O que está deixando as agências receosas é o artigo 985 do CPC. Segundo o dispositivo, se o incidente tiver por objeto questão relativa a prestação de serviço concedido, permitido ou autorizado, o resultado do julgamento será informado ao órgão, ao ente ou à agência reguladora competente para fiscalização da efetiva aplicação da tese pelas empresas sujeitas a regulação.

A diretora de fiscalização da Agência Nacional de Saúde Suplementar, Simone Sanches Freire, defende que as agências sejam procuradas antes para poder dar elementos técnicos aos magistrados no julgamento desses casos. O engenheiro Igor Vilas Boas de Freitas, conselheiro da Agência Nacional de Telecomunicações, também defende o diálogo prévio entre o Judiciário e as agências para resolução das demandas repetitivas. Eles participaram de um evento nesta segunda-feira (20/6) que debateu, no Tribunal de Contas da União, em Brasília, contencioso de massa e a regulação dos serviços públicos.

Na avaliação da diretora da ANS, o Judiciário tende a dar uma interpretação “expansionista” aos direitos dos indivíduos quando a questão é saúde, não levando em conta fatores como custo e efetividade. “Esses são critérios observados pelas agências reguladoras na formulação de suas políticas. Decisões que contrariem essas premissas enfraquecem as normas da ANS e geram insegurança no mercado.” Segundo ela, a ANS já está ciente de que a questão do reajuste do preço do plano de saúde por faixa etária poderá em algum momento virar um incidente de resolução de demandas repetitivas.
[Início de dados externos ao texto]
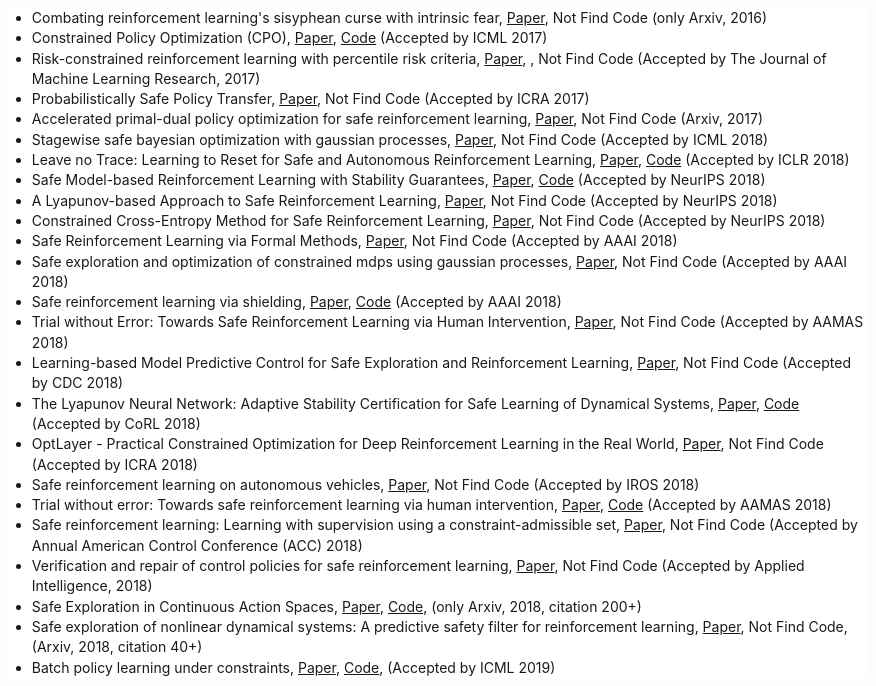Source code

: - Combating reinforcement learning's sisyphean curse with intrinsic fear, [Paper](https://arxiv.org/pdf/1611.01211.pdf), Not Find Code (only Arxiv, 2016)
- Constrained Policy Optimization (CPO), [Paper](http://proceedings.mlr.press/v70/achiam17a/achiam17a.pdf), [Code](https://github.com/chauncygu/Safe-Reinforcement-Learning-Baseline/tree/main/Safe-RL/safety-starter-agents) (Accepted by ICML 2017)
- Risk-constrained reinforcement learning with percentile risk criteria, [Paper](https://www.jmlr.org/papers/volume18/15-636/15-636.pdf), , Not Find Code (Accepted by The Journal of Machine Learning Research, 2017)
- Probabilistically Safe Policy Transfer, [Paper](https://arxiv.org/pdf/1705.05394.pdf),  Not Find Code (Accepted by ICRA 2017) 
- Accelerated primal-dual policy optimization for safe reinforcement learning, [Paper](https://arxiv.org/pdf/1802.06480.pdf), Not Find Code (Arxiv, 2017)
- Stagewise safe bayesian optimization with gaussian processes, [Paper](http://www.yisongyue.com/publications/icml2018_stageopt.pdf),  Not Find Code (Accepted by ICML 2018)
- Leave no Trace: Learning to Reset for Safe and Autonomous Reinforcement Learning, [Paper](https://arxiv.org/pdf/1711.06782.pdf), [Code](https://github.com/chauncygu/Safe-Reinforcement-Learning-Baseline/tree/main/Safe-RL/LeaveNoTrace) (Accepted by ICLR 2018)
- Safe Model-based Reinforcement Learning with Stability Guarantees, [Paper](https://proceedings.neurips.cc/paper/2017/file/766ebcd59621e305170616ba3d3dac32-Paper.pdf), [Code](https://github.com/chauncygu/Safe-Reinforcement-Learning-Baseline/tree/main/Safe-RL/safe_learning) (Accepted by NeurIPS 2018)
- A Lyapunov-based Approach to Safe Reinforcement Learning, [Paper](https://proceedings.neurips.cc/paper/2018/file/4fe5149039b52765bde64beb9f674940-Paper.pdf), Not Find Code (Accepted by NeurIPS 2018)
- Constrained Cross-Entropy Method for Safe Reinforcement Learning, [Paper](https://proceedings.neurips.cc/paper/2018/file/34ffeb359a192eb8174b6854643cc046-Paper.pdf), Not Find Code (Accepted by NeurIPS 2018)
- Safe Reinforcement Learning via Formal Methods, [Paper](http://www.cs.cmu.edu/~aplatzer/pub/SafeRL.pdf), Not Find Code (Accepted by AAAI 2018)
- Safe exploration and optimization of constrained mdps using gaussian processes, [Paper](http://www.yisongyue.com/publications/aaai2018_safe_mdp.pdf), Not Find Code (Accepted by AAAI 2018)
- Safe reinforcement learning via shielding, [Paper](https://arxiv.org/pdf/1708.08611.pdf), [Code](https://github.com/safe-rl/safe-rl-shielding) (Accepted by AAAI 2018)
- Trial without Error: Towards Safe Reinforcement Learning via Human Intervention, [Paper](https://www.ifaamas.org/Proceedings/aamas2018/pdfs/p2067.pdf), Not Find Code (Accepted by AAMAS 2018)
- Learning-based Model Predictive Control for Safe Exploration and Reinforcement Learning, [Paper](https://arxiv.org/pdf/1906.12189.pdf), Not Find Code (Accepted by CDC 2018)
- The Lyapunov Neural Network: Adaptive Stability Certification for Safe Learning of Dynamical Systems, [Paper](http://proceedings.mlr.press/v87/richards18a/richards18a.pdf), [Code](https://github.com/chauncygu/Safe-Reinforcement-Learning-Baseline/tree/main/Safe-RL/safe_learning) (Accepted by CoRL 2018)
- OptLayer - Practical Constrained Optimization for Deep Reinforcement Learning in the Real World, [Paper](https://arxiv.org/pdf/1709.07643.pdf), Not Find Code (Accepted by ICRA 2018)
- Safe reinforcement learning on autonomous vehicles, [Paper](https://arxiv.org/pdf/1910.00399.pdf), Not Find Code (Accepted by IROS 2018)
- Trial without error: Towards safe reinforcement learning via human intervention, [Paper](https://arxiv.org/pdf/1707.05173.pdf), [Code](https://github.com/gsastry/human-rl) (Accepted by AAMAS 2018)
- Safe reinforcement learning: Learning with supervision using a constraint-admissible set, [Paper](https://ieeexplore.ieee.org/abstract/document/8430770), Not Find Code (Accepted by Annual American Control Conference (ACC) 2018)
- Verification and repair of control policies for safe reinforcement learning, [Paper](https://link.springer.com/content/pdf/10.1007/s10489-017-0999-8.pdf), Not Find Code (Accepted by Applied Intelligence, 2018)
- Safe Exploration in Continuous Action Spaces, [Paper](https://www.researchgate.net/profile/Gal-Dalal/publication/322756278_Safe_Exploration_in_Continuous_Action_Spaces/links/5a71e84faca2720bc0d940b3/Safe-Exploration-in-Continuous-Action-Spaces.pdf), [Code](https://github.com/AgrawalAmey/safe-explorer), (only Arxiv, 2018, citation 200+)
- Safe exploration of nonlinear dynamical systems: A predictive safety filter for reinforcement learning, [Paper](https://www.researchgate.net/profile/Kim-Wabersich/publication/329641554_Safe_exploration_of_nonlinear_dynamical_systems_A_predictive_safety_filter_for_reinforcement_learning/links/5ede2aab299bf1d20bd87981/Safe-exploration-of-nonlinear-dynamical-systems-A-predictive-safety-filter-for-reinforcement-learning.pdf), Not Find Code, (Arxiv, 2018, citation 40+)
- Batch policy learning under constraints, [Paper](http://proceedings.mlr.press/v97/le19a/le19a.pdf), [Code](https://github.com/clvoloshin/constrained_batch_policy_learning), (Accepted by ICML 2019)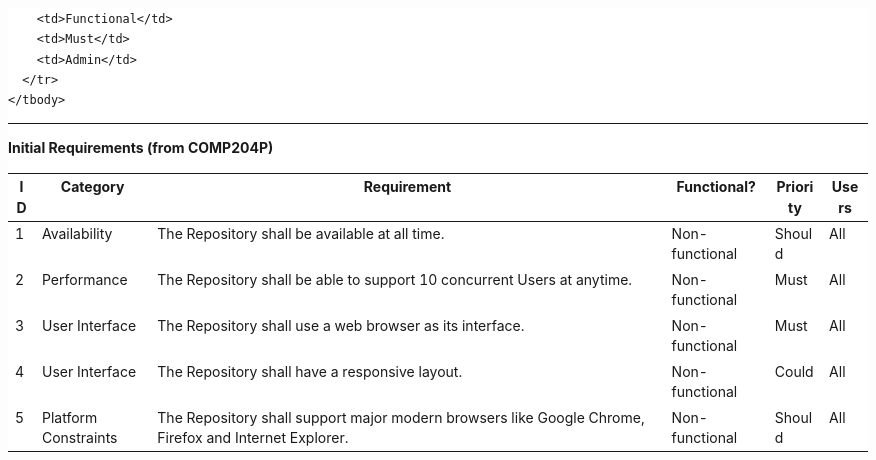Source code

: 	    <td>Functional</td>
	    <td>Must</td>
	    <td>Admin</td>
	  </tr>
	</tbody>
</table>

<hr>

**Initial Requirements (from COMP204P)**

<table>
	<thead>
	  <tr>
	    <th>ID</th>
	    <th>Category</th>
	    <th>Requirement</th>
	    <th width="12%">Functional?</th>
	    <th>Priority</th>
	    <th>Users</th>
	  </tr>
	</thead>
	<tbody>
	  <tr>
	    <td>1</td>
	    <td>Availability</td>
	    <td>The Repository shall be available at all time.</td>
	    <td>Non-functional</td>
	    <td>Should</td>
	    <td>All</td>
	  </tr>
	  <tr>
	    <td>2</td>
	    <td>Performance</td>
	    <td>The Repository shall be able to support 10 concurrent Users at anytime.</td>
	    <td>Non-functional</td>
	    <td>Must</td>
	    <td>All</td>
	  </tr>
	  <tr>
	    <td>3</td>
	    <td>User Interface</td>
	    <td>The Repository shall use a web browser as its interface.</td>
	    <td>Non-functional</td>
	    <td>Must</td>
	    <td>All</td>
	  </tr>
	  <tr>
	    <td>4</td>
	    <td>User Interface</td>
	    <td>The Repository shall have a responsive layout.</td>
	    <td>Non-functional</td>
	    <td>Could</td>
	    <td>All</td>
	  </tr>
	  <tr>
	    <td>5</td>
	    <td>Platform Constraints</td>
	    <td>The Repository shall support major modern browsers like Google Chrome, Firefox and Internet Explorer.</td>
	    <td>Non-functional</td>
	    <td>Should</td>
	    <td>All</td>
	  </tr>
	  <tr>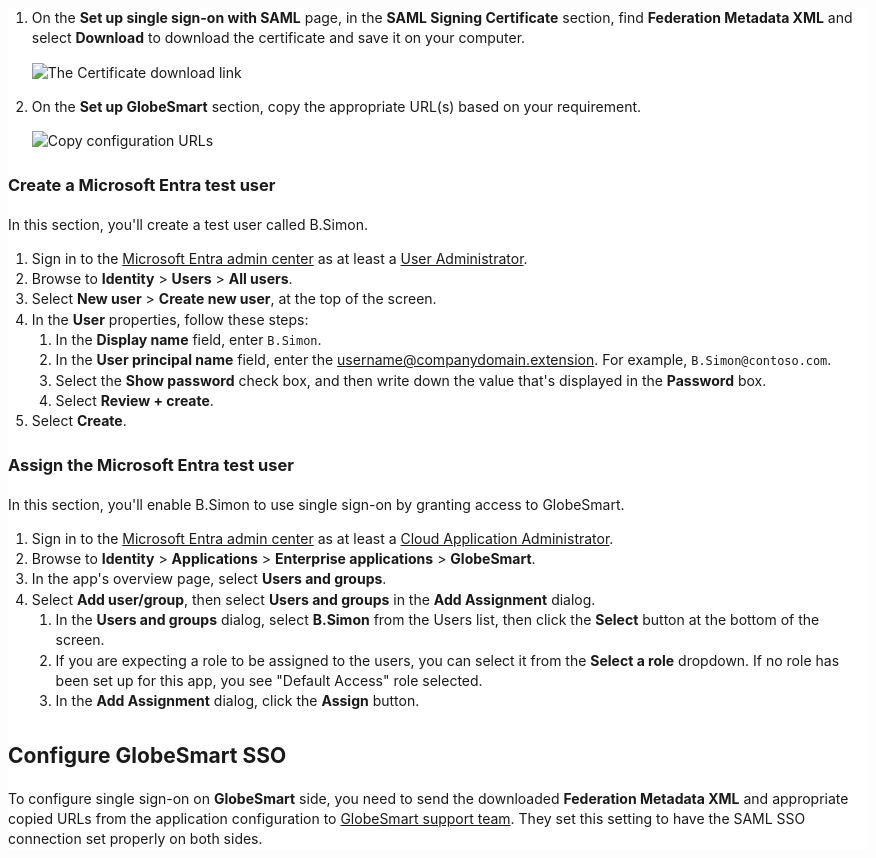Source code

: 1. On the **Set up single sign-on with SAML** page, in the **SAML Signing Certificate** section,  find **Federation Metadata XML** and select **Download** to download the certificate and save it on your computer.

	![The Certificate download link](common/metadataxml.png)

1. On the **Set up GlobeSmart** section, copy the appropriate URL(s) based on your requirement.

	![Copy configuration URLs](common/copy-configuration-urls.png)

<a name='create-an-azure-ad-test-user'></a>

### Create a Microsoft Entra test user

In this section, you'll create a test user called B.Simon.

1. Sign in to the [Microsoft Entra admin center](https://entra.microsoft.com) as at least a [User Administrator](~/identity/role-based-access-control/permissions-reference.md#user-administrator).
1. Browse to **Identity** > **Users** > **All users**.
1. Select **New user** > **Create new user**, at the top of the screen.
1. In the **User** properties, follow these steps:
   1. In the **Display name** field, enter `B.Simon`.  
   1. In the **User principal name** field, enter the username@companydomain.extension. For example, `B.Simon@contoso.com`.
   1. Select the **Show password** check box, and then write down the value that's displayed in the **Password** box.
   1. Select **Review + create**.
1. Select **Create**.

<a name='assign-the-azure-ad-test-user'></a>

### Assign the Microsoft Entra test user

In this section, you'll enable B.Simon to use single sign-on by granting access to GlobeSmart.

1. Sign in to the [Microsoft Entra admin center](https://entra.microsoft.com) as at least a [Cloud Application Administrator](~/identity/role-based-access-control/permissions-reference.md#cloud-application-administrator).
1. Browse to **Identity** > **Applications** > **Enterprise applications** > **GlobeSmart**.
1. In the app's overview page, select **Users and groups**.
1. Select **Add user/group**, then select **Users and groups** in the **Add Assignment** dialog.
   1. In the **Users and groups** dialog, select **B.Simon** from the Users list, then click the **Select** button at the bottom of the screen.
   1. If you are expecting a role to be assigned to the users, you can select it from the **Select a role** dropdown. If no role has been set up for this app, you see "Default Access" role selected.
   1. In the **Add Assignment** dialog, click the **Assign** button.

## Configure GlobeSmart SSO

To configure single sign-on on **GlobeSmart** side, you need to send the downloaded **Federation Metadata XML** and appropriate copied URLs from the application configuration to [GlobeSmart support team](mailto:support@aperianglobal.com). They set this setting to have the SAML SSO connection set properly on both sides.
Simone defende o uso da mediação para resolver os litígios antes que cheguem à Justiça.

Durante o evento, o conselheiro da Anatel deu exemplos de como decisões do Judiciário podem prejudicar os consumidores e interferir na dinâmica do setor regulado. A Anatel, segundo ele, já foi informada de que ações que tratam sobre repetição de indébito podem virar um incidente. Ele explica que a regulamentação da agência hoje em caso de cobrança indevida por serviço não consumido ou contratado prevê a restituição do valor em dobro. “Vamos supor que o Judiciário decida que a devolução deva ser simples, não em dobro. Não é uma decisão mais benéfica para o consumidor”, disse.

Em outro caso, lembra Freitas, associações representativas das empresas de telefonia ajuizaram ações na Justiça questionando obrigações impostas por um regulamento geral da Anatel de direitos do consumidor. Segundo ele, dois juízes federais se debruçaram sobre a demanda. Um indeferiu o pedido das entidades, mas o outro acatou o pleito e determinou a suspensão de artigos do regulamento. Para o conselheiro, houve nesse caso “ingerência” do Judiciário porque a decisão tratou de questões regulatórias e técnicas, que envolviam a aplicação de sanção por descumprimento de obrigações na prestação do serviço. “O Judiciário sensibiliza a estratégia regulatória que esperamos gerar como efeito quando dá decisões conflitantes ou retira a validade e efetividade de certas obrigações”, disse.